Michael also trialled eight different strains of wine yeast before settling on one strain that gave the best flavours during fermentation. He then exploits the various distillation configurations to ensure he captures and concentrates the fruity compounds produced by these yeasts.

And did I mention they also have two different grain stills? One is made from copper for distilling barley malt-based single grain spirit, and a more traditional stainless-steel column for distilling from wheat. That makes Loch Lomond unique in Scotland in being able to produce both malt and grain whisky on one site.

Michael shows SMWS spirits manager Euan Campbell and spirits director Kai Ivalo around the distillery’s cooperage

INTO THE WOOD

Michael then comes onto maturation.
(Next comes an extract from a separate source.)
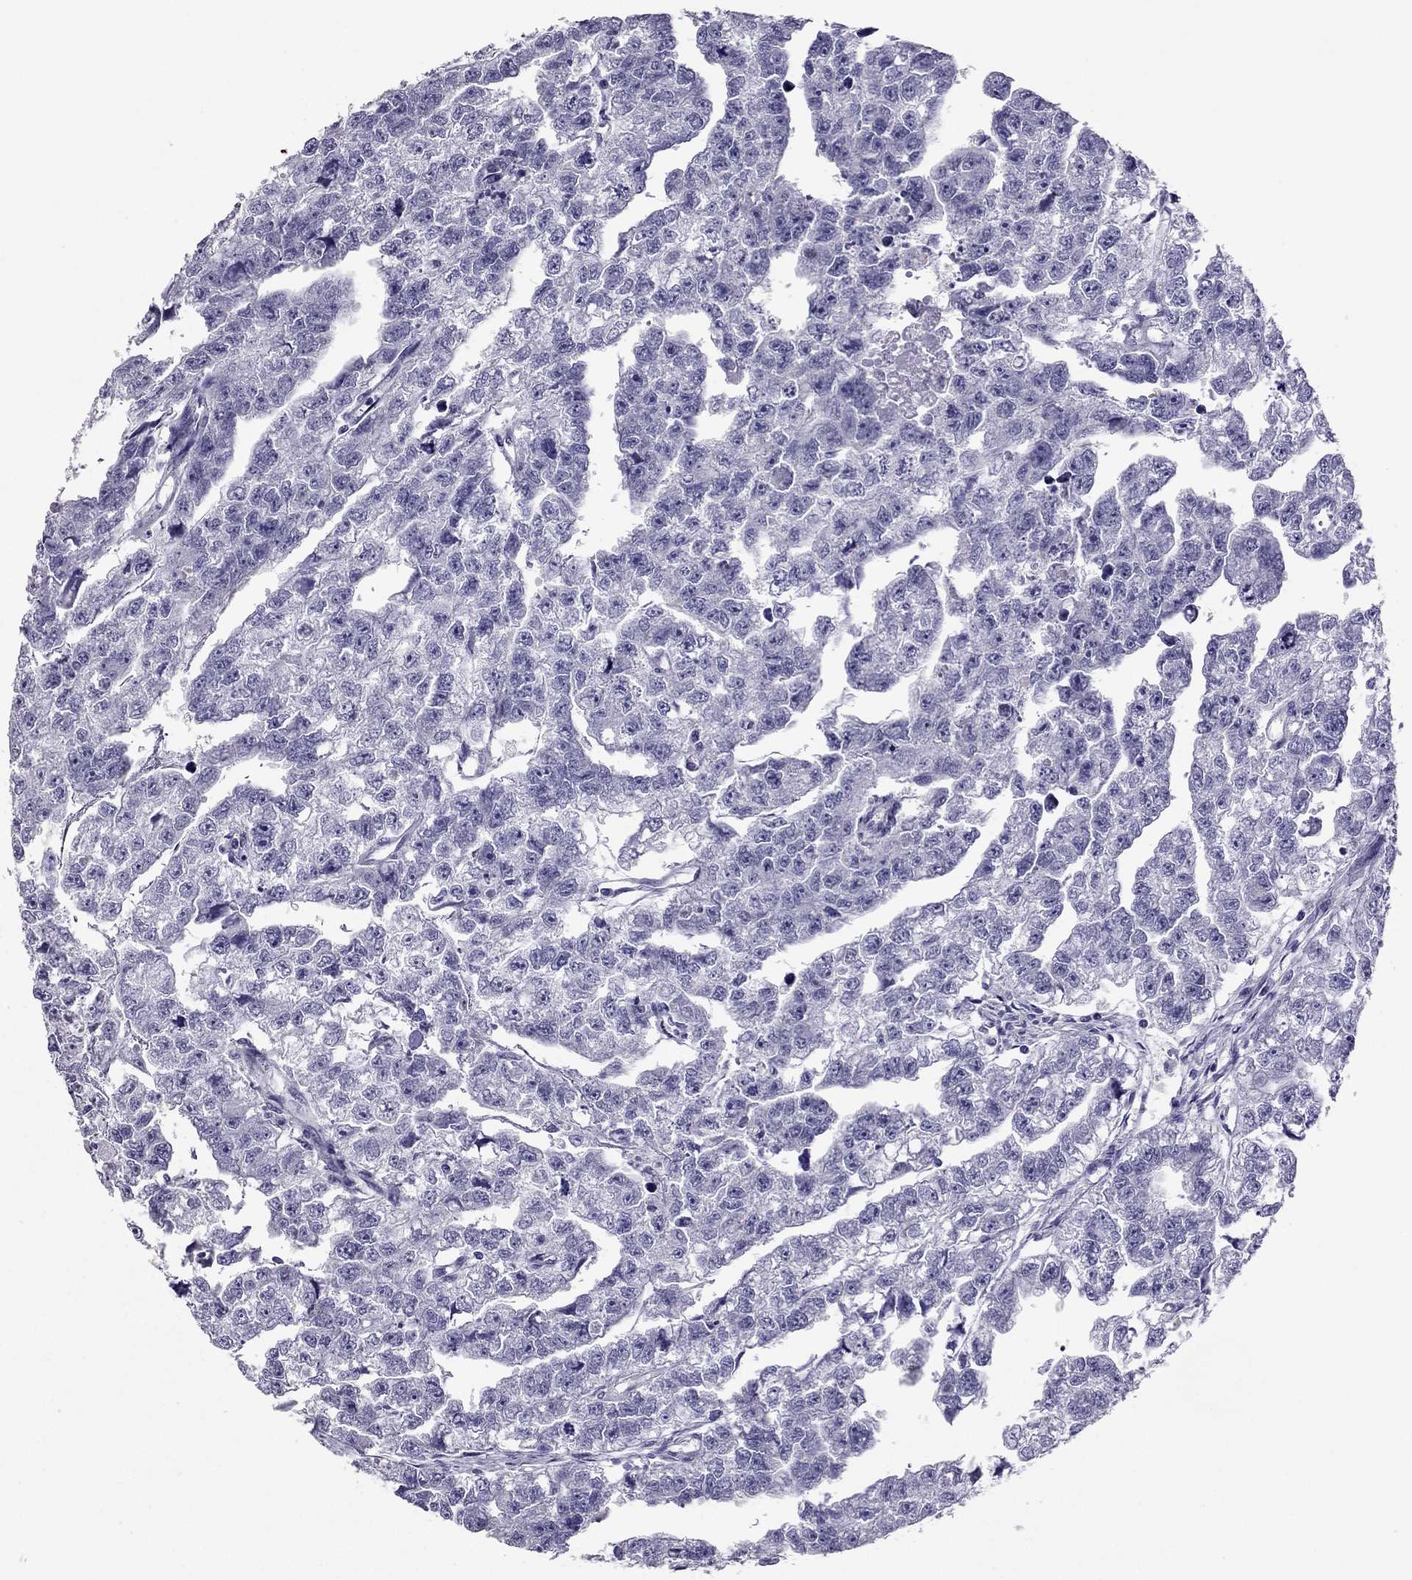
{"staining": {"intensity": "negative", "quantity": "none", "location": "none"}, "tissue": "testis cancer", "cell_type": "Tumor cells", "image_type": "cancer", "snomed": [{"axis": "morphology", "description": "Carcinoma, Embryonal, NOS"}, {"axis": "morphology", "description": "Teratoma, malignant, NOS"}, {"axis": "topography", "description": "Testis"}], "caption": "Immunohistochemistry of malignant teratoma (testis) shows no staining in tumor cells.", "gene": "RHO", "patient": {"sex": "male", "age": 44}}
He explains that for him, despite the focus on distillation, what happens in the cask is of equal importance to what happens in the distillery.

“The cask and the spirit need to work together,” he says. “There’s no point in making all these wonderful flavours if they are then lost during maturation or masked by the flavours imparted by the cask.”

To ensure the wood is right for their spirit, Loch Lomond has its own cooperage at the distillery. “That way we can take control of the heat treatment of the casks, which is really important in generating the flavour that comes from the wood,” says Michael. “Or we can create the char layer that will help remove the heavier flavour compounds, which would otherwise mask the fruity flavours we have created and concentrated in the distillery.”

Casks being charred at Loch Lomond distillery

AN ONGOING EDUCATION

As always when I speak to Michael, I’ve learned loads and had my endless stream of questions answered clearly and in great detail – he’s an amazing educator.

Despite this I still go away with the thought (paraphrasing Richard Feynman when talking of quantum mechanics):

“If you think you understand Loch Lomond Distillery, then you’ve not understood it yet!”